Bug 1281667

Summary: [RFE] Add object classifications and system impact in events
Product: Red Hat Enterprise Virtualization Manager Reporter: Marcus West <mwest>
Component: ovirt-engineAssignee: Nobody <nobody>
Status: CLOSED DEFERRED QA Contact:
Severity: high Docs Contact:
Priority: medium    
Version: 3.5.5CC: adahms, gscott, jko, lsurette, mwest, nobody, peli, pzhukov, Rhev-m-bugs, srevivo, ykaul
Target Milestone: ---Keywords: FutureFeature
Target Release: ---   
Hardware: All   
OS: Linux   
Whiteboard:
Fixed In Version: Doc Type: Enhancement
Doc Text:
Story Points: ---
Clone Of: Environment:
Last Closed: Type: Bug
Regression: --- Mount Type: ---
Documentation: --- CRM:
Verified Versions: Category: ---
oVirt Team: Infra RHEL 7.3 requirements from Atomic Host:
Cloudforms Team: --- Target Upstream Version:
Embargoed:
Attachments:
Description Flags
Sorted events list none

Description Marcus West 2015-11-13 04:31:06 UTC
Summary:

Customers require a way of filtering alerts so that 'critical' ones can be dealt with immediately (page sent to on-call persons, etc).  



From the current documentation, we have a list of event codes:

  https://access.redhat.com/documentation/en-US/Red_Hat_Enterprise_Virtualization/3.5/html/Technical_Guide/appe-Event_Codes.html#Event_Codes

But there is no 'level' assigned to each error.  Sometimes from the brief description, it's difficult to tell how important the error is.

For customers using enterprise monitoring systems (ie, OVO, BMC, Nagios, Zabbix etc), they may have many different resources to monitor.  Some sort of classification system would make it easier to triage alerts appropriately, ie:

   a. CRITICAL - Immediate risk to workloads or high availability thereof. I need to fix immediately (ie, VM is not responding, Storage not responding, etc)
   I will invoke "Someone on-call will be woken up to fix" process.

   b. WARNING - Doesn't require immediate fixing. I'd still like it to show up. (ie, one interface in an active/passive bond has gone down)
  
   c. NORMAL - Everything else.

In the code [1] we can see some sort of classification system that exists ('ERROR' and 'WARNING'), however this needs to be refined further.  For example: (both 'ERROR')

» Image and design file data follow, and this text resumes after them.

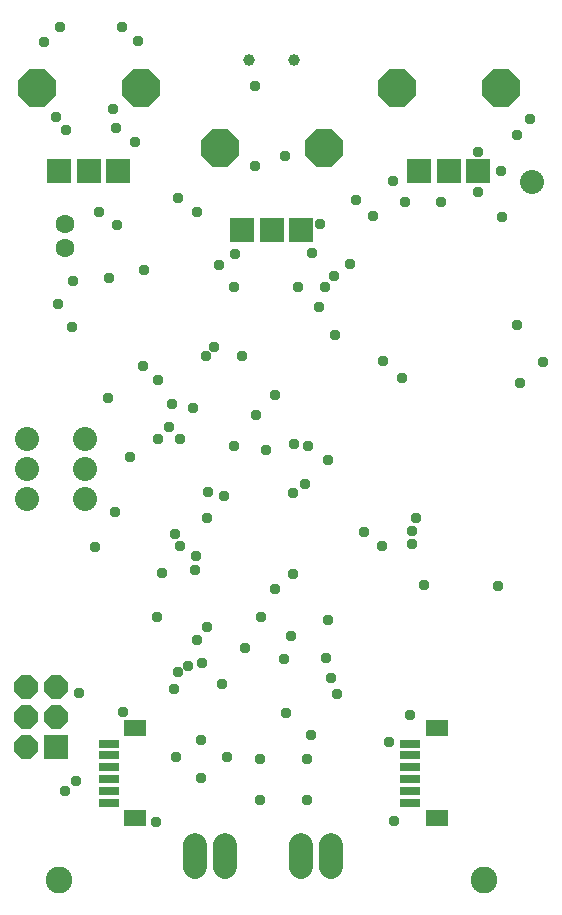
<source format=gbs>
G75*
%MOIN*%
%OFA0B0*%
%FSLAX24Y24*%
%IPPOS*%
%LPD*%
%AMOC8*
5,1,8,0,0,1.08239X$1,22.5*
%
%ADD10C,0.0891*%
%ADD11C,0.0800*%
%ADD12C,0.0630*%
%ADD13R,0.0800X0.0800*%
%ADD14OC8,0.1241*%
%ADD15C,0.0800*%
%ADD16C,0.0395*%
%ADD17R,0.0670X0.0296*%
%ADD18R,0.0769X0.0532*%
%ADD19OC8,0.0800*%
%ADD20C,0.0370*%
D10*
X002521Y001340D03*
X016694Y001340D03*
D11*
X003387Y014041D03*
X003387Y015041D03*
X003387Y016041D03*
X001458Y016041D03*
X001458Y015041D03*
X001458Y014041D03*
X018279Y024588D03*
D12*
X002718Y023191D03*
X002718Y022403D03*
D13*
X002521Y024962D03*
X003506Y024962D03*
X004490Y024962D03*
X008624Y022994D03*
X009608Y022994D03*
X010592Y022994D03*
X014529Y024962D03*
X015513Y024962D03*
X016498Y024962D03*
X002431Y005773D03*
D14*
X007876Y025750D03*
X005238Y027718D03*
X001773Y027718D03*
X011340Y025750D03*
X013781Y027718D03*
X017246Y027718D03*
D15*
X011576Y002498D02*
X011576Y001758D01*
X010576Y001758D02*
X010576Y002498D01*
X008049Y002498D02*
X008049Y001758D01*
X007049Y001758D02*
X007049Y002498D01*
D16*
X008860Y028673D03*
X010356Y028673D03*
D17*
X014226Y005883D03*
X014226Y005490D03*
X014226Y005096D03*
X014226Y004702D03*
X014226Y004309D03*
X014226Y003915D03*
X004187Y003915D03*
X004187Y004309D03*
X004187Y004702D03*
X004187Y005096D03*
X004187Y005490D03*
X004187Y005883D03*
D18*
X005063Y006395D03*
X005063Y003403D03*
X015102Y003403D03*
X015102Y006395D03*
D19*
X002431Y006773D03*
X002431Y007773D03*
X001431Y007773D03*
X001431Y006773D03*
X001431Y005773D03*
D20*
X002718Y004313D03*
X003072Y004647D03*
X004657Y006921D03*
X003191Y007561D03*
X005759Y003259D03*
X006409Y005425D03*
X007246Y006015D03*
X007246Y004736D03*
X008131Y005425D03*
X009214Y005376D03*
X009214Y003998D03*
X010789Y003998D03*
X010789Y005376D03*
X010927Y006183D03*
X010100Y006901D03*
X010002Y008712D03*
X010238Y009460D03*
X009254Y010100D03*
X009726Y011045D03*
X010307Y011537D03*
X011478Y010002D03*
X011419Y008742D03*
X011596Y008072D03*
X011793Y007521D03*
X013515Y005937D03*
X014224Y006842D03*
X013673Y003299D03*
X014677Y011183D03*
X014293Y012521D03*
X014293Y012954D03*
X014411Y013387D03*
X013269Y012452D03*
X012679Y012925D03*
X011498Y015326D03*
X010828Y015789D03*
X010356Y015868D03*
X009411Y015681D03*
X009096Y016822D03*
X009706Y017511D03*
X008624Y018811D03*
X007679Y019106D03*
X007403Y018791D03*
X006970Y017059D03*
X006537Y016025D03*
X006183Y016419D03*
X005828Y016025D03*
X006301Y017216D03*
X005828Y018004D03*
X005317Y018476D03*
X004135Y017413D03*
X004883Y015435D03*
X004372Y013594D03*
X003732Y012443D03*
X005946Y011576D03*
X006537Y012482D03*
X006380Y012876D03*
X007088Y012128D03*
X007049Y011655D03*
X007443Y013387D03*
X007482Y014254D03*
X008033Y014135D03*
X008348Y015799D03*
X010317Y014224D03*
X010710Y014539D03*
X013309Y018633D03*
X013939Y018082D03*
X011734Y019500D03*
X011183Y020444D03*
X011380Y021114D03*
X011675Y021468D03*
X012216Y021862D03*
X011232Y023191D03*
X010956Y022246D03*
X010474Y021114D03*
X012403Y023988D03*
X012994Y023476D03*
X013663Y024618D03*
X014057Y023948D03*
X015238Y023919D03*
X016498Y024273D03*
X017236Y024962D03*
X016498Y025602D03*
X017285Y023446D03*
X017797Y026163D03*
X018230Y026714D03*
X017777Y019844D03*
X018663Y018594D03*
X017876Y017885D03*
X017137Y011133D03*
X008702Y009057D03*
X007954Y007856D03*
X007285Y008584D03*
X006813Y008466D03*
X006498Y008269D03*
X006340Y007698D03*
X007128Y009332D03*
X007443Y009765D03*
X005789Y010090D03*
X002954Y019775D03*
X002482Y020523D03*
X002994Y021311D03*
X004175Y021389D03*
X005356Y021665D03*
X004450Y023161D03*
X003860Y023594D03*
X005041Y025927D03*
X004411Y026399D03*
X004332Y027049D03*
X005159Y029303D03*
X004608Y029775D03*
X002561Y029775D03*
X002009Y029263D03*
X002403Y026773D03*
X002757Y026320D03*
X006498Y024067D03*
X007128Y023594D03*
X008387Y022216D03*
X007836Y021822D03*
X008348Y021114D03*
X009057Y025120D03*
X010041Y025474D03*
X009057Y027817D03*
M02*

</source>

  VDS_AUTO_FENCE_STATUS_FAILED(540, AuditLogSeverity.ERROR),
  VDS_INSTALL_FAILED(505, AuditLogSeverity.ERROR),

The first error might leave HA VM's unable to restart, and thus would be critical.  For the second, failing to install a host that is not in use yet would not be considered critical.

We acknowledge that customers will have their own setup, which affects the criticality of specific alerts.  It would be good for the documentation to be broken up via conceptual user functions, rather than pragmatically ([1]), ie:

Table 1:
If you use X functionality (Say, VDI), monitor the following events
Event A... <EVENT NAME> <Sample Blurb you will see in the description (so the monitoring guys can apply heuristic to it)>
Event B... <EVENT NAME> <Sample Blurb>
Event C... <EVENT NAME> <Sample Blurb>

Table 2:
For Y functionality (Say, infrastructure operations monitoring - dc's, hosts, storage domains etc), monitor the following events
Event A... <EVENT NAME> <Sample Blurb (so the monitoring guys can apply heuristic to it)
Event B... <EVENT NAME> <Sample Blurb>
Event C... <EVENT NAME> <Sample Blurb>

Table 3:
For Z functionality (Say, networking), monitor the following events:
... ... ...



[1] https://github.com/oVirt/ovirt-engine/blob/master/backend/manager/modules/common/src/main/java/org/ovirt/engine/core/common/AuditLogType.java

Comment 4 Pavel Zhukov 2015-11-16 08:57:56 UTC
Created attachment 1094778 [details]
Sorted events list

Comment 8 Julie 2015-11-18 01:27:52 UTC
Sorting SNMP events by severity has been added to the Admin Guide already (BZ# 1269720).

Comment 12 Michal Skrivanek 2020-03-19 15:42:21 UTC
We didn't get to this bug for more than 2 years, and it's not being considered for the upcoming 4.4. It's unlikely that it will ever be addressed so I'm suggesting to close it.
If you feel this needs to be addressed and want to work on it please remove cond nack and target accordingly.

Comment 14 Michal Skrivanek 2020-04-01 14:48:57 UTC
ok, closing. Please reopen if still relevant/you want to work on it.

Comment 15 Michal Skrivanek 2020-04-01 14:51:55 UTC
ok, closing. Please reopen if still relevant/you want to work on it.